The doi.org resolution downtime on 2024-05-29 was caused by a sudden disappearance of our access to Cloudflare’s “Load Balancing” product. This has been used by doi.org to steer traffic based on location to appropriate backend servers. We were not able to re-enable “Load Balancing” and found a workaround using AWS services, eventually AWS “Global Accelerator”.
We opened a ticket with Cloudflare at that time, but after three weeks we have not received any useful information from them. During this time, Cloudflare has noted an issue with billing and subscriptions at https://www.cloudflarestatus.com/incidents/5t270n2ndf0h . We suspect that our issue is related to this, and just happens to have been perfectly organized to result in a loss of service.

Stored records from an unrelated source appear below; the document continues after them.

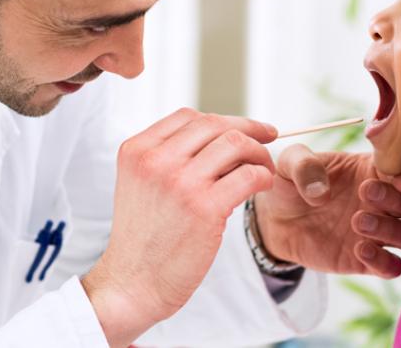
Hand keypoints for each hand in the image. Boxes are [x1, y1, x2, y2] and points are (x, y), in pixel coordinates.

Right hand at [80, 108, 277, 346]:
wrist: (131, 284)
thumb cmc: (143, 240)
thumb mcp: (141, 185)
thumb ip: (170, 159)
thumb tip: (221, 141)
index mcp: (137, 151)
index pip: (189, 117)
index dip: (224, 119)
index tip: (246, 128)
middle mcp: (155, 160)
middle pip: (215, 125)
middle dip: (248, 129)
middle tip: (268, 140)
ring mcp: (180, 182)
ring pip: (235, 144)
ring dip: (258, 153)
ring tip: (264, 169)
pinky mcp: (204, 207)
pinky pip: (248, 175)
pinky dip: (263, 176)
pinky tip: (263, 186)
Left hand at [254, 145, 400, 278]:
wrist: (274, 221)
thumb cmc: (289, 184)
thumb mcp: (289, 163)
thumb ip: (304, 164)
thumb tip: (322, 191)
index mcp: (372, 171)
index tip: (397, 179)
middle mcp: (382, 202)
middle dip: (400, 200)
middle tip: (365, 193)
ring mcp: (377, 233)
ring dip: (392, 230)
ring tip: (357, 222)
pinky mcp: (366, 261)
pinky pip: (393, 267)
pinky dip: (384, 262)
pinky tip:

Although widespread billing issues may explain Cloudflare’s lack of response to our ticket, we find it disappointing, especially given that we had actual service downtime as a result.
We have decided to make our use of AWS “Global Accelerator” permanent. For doi.org, this service is significantly less expensive than Cloudflare’s “Load Balancing”, and even seems to have a small positive effect on latency. We are still using Cloudflare services also, especially for rate limiting and potential DDoS mitigation.
We will continue to monitor our Cloudflare subscriptions, billing, and tickets for any new issues or any explanatory information. And we apologize for the inconvenience caused by this downtime.